• Work item: Copy every record below exactly as it appears.

== Data section ==

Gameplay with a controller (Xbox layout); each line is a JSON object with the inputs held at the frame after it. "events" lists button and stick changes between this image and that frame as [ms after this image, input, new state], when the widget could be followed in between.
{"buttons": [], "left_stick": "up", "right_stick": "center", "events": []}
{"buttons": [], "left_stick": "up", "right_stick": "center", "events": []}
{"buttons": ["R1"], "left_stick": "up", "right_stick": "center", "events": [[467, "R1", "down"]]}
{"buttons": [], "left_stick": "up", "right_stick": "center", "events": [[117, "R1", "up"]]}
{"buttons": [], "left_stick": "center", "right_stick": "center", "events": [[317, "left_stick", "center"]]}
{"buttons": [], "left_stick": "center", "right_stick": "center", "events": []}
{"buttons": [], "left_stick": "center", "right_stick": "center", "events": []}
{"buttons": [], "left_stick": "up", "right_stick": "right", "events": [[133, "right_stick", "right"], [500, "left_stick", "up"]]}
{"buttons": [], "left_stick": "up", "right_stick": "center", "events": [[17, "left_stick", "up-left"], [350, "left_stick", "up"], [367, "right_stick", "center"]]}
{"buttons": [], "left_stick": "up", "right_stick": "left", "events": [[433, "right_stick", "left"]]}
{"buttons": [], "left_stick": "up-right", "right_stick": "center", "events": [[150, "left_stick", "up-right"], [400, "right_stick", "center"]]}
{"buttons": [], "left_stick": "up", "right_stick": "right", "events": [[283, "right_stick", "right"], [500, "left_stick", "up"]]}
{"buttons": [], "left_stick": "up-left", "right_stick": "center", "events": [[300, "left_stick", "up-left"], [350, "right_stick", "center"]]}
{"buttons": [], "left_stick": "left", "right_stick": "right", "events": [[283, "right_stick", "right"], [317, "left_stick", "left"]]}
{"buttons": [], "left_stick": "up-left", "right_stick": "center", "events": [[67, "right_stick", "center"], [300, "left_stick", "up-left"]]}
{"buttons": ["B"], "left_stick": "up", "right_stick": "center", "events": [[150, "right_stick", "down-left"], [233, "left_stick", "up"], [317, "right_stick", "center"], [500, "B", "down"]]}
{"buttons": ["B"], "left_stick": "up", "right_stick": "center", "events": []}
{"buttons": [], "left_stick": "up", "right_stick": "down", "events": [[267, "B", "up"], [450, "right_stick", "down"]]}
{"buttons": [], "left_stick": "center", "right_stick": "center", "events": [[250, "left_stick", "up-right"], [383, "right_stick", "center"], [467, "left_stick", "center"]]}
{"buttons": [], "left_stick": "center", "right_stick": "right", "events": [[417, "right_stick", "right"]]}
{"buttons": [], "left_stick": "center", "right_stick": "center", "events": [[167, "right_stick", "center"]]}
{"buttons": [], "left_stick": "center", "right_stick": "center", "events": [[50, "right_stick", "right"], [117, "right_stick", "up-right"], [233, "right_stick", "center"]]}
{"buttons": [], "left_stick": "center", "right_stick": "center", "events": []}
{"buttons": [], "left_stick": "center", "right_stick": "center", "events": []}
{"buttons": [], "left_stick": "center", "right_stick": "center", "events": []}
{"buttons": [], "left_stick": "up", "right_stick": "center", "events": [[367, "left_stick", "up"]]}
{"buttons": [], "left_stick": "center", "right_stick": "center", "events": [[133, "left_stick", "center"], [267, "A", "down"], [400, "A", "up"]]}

===

• Final answer:
Gameplay with a controller (Xbox layout); each line is a JSON object with the inputs held at the frame after it. "events" lists button and stick changes between this image and that frame as [ms after this image, input, new state], when the widget could be followed in between.
{"buttons": [], "left_stick": "up", "right_stick": "center", "events": []}
{"buttons": [], "left_stick": "up", "right_stick": "center", "events": []}
{"buttons": ["R1"], "left_stick": "up", "right_stick": "center", "events": [[467, "R1", "down"]]}
{"buttons": [], "left_stick": "up", "right_stick": "center", "events": [[117, "R1", "up"]]}
{"buttons": [], "left_stick": "center", "right_stick": "center", "events": [[317, "left_stick", "center"]]}
{"buttons": [], "left_stick": "center", "right_stick": "center", "events": []}
{"buttons": [], "left_stick": "center", "right_stick": "center", "events": []}
{"buttons": [], "left_stick": "up", "right_stick": "right", "events": [[133, "right_stick", "right"], [500, "left_stick", "up"]]}
{"buttons": [], "left_stick": "up", "right_stick": "center", "events": [[17, "left_stick", "up-left"], [350, "left_stick", "up"], [367, "right_stick", "center"]]}
{"buttons": [], "left_stick": "up", "right_stick": "left", "events": [[433, "right_stick", "left"]]}
{"buttons": [], "left_stick": "up-right", "right_stick": "center", "events": [[150, "left_stick", "up-right"], [400, "right_stick", "center"]]}
{"buttons": [], "left_stick": "up", "right_stick": "right", "events": [[283, "right_stick", "right"], [500, "left_stick", "up"]]}
{"buttons": [], "left_stick": "up-left", "right_stick": "center", "events": [[300, "left_stick", "up-left"], [350, "right_stick", "center"]]}
{"buttons": [], "left_stick": "left", "right_stick": "right", "events": [[283, "right_stick", "right"], [317, "left_stick", "left"]]}
{"buttons": [], "left_stick": "up-left", "right_stick": "center", "events": [[67, "right_stick", "center"], [300, "left_stick", "up-left"]]}
{"buttons": ["B"], "left_stick": "up", "right_stick": "center", "events": [[150, "right_stick", "down-left"], [233, "left_stick", "up"], [317, "right_stick", "center"], [500, "B", "down"]]}
{"buttons": ["B"], "left_stick": "up", "right_stick": "center", "events": []}
{"buttons": [], "left_stick": "up", "right_stick": "down", "events": [[267, "B", "up"], [450, "right_stick", "down"]]}
{"buttons": [], "left_stick": "center", "right_stick": "center", "events": [[250, "left_stick", "up-right"], [383, "right_stick", "center"], [467, "left_stick", "center"]]}
{"buttons": [], "left_stick": "center", "right_stick": "right", "events": [[417, "right_stick", "right"]]}
{"buttons": [], "left_stick": "center", "right_stick": "center", "events": [[167, "right_stick", "center"]]}
{"buttons": [], "left_stick": "center", "right_stick": "center", "events": [[50, "right_stick", "right"], [117, "right_stick", "up-right"], [233, "right_stick", "center"]]}
{"buttons": [], "left_stick": "center", "right_stick": "center", "events": []}
{"buttons": [], "left_stick": "center", "right_stick": "center", "events": []}
{"buttons": [], "left_stick": "center", "right_stick": "center", "events": []}
{"buttons": [], "left_stick": "up", "right_stick": "center", "events": [[367, "left_stick", "up"]]}
{"buttons": [], "left_stick": "center", "right_stick": "center", "events": [[133, "left_stick", "center"], [267, "A", "down"], [400, "A", "up"]]}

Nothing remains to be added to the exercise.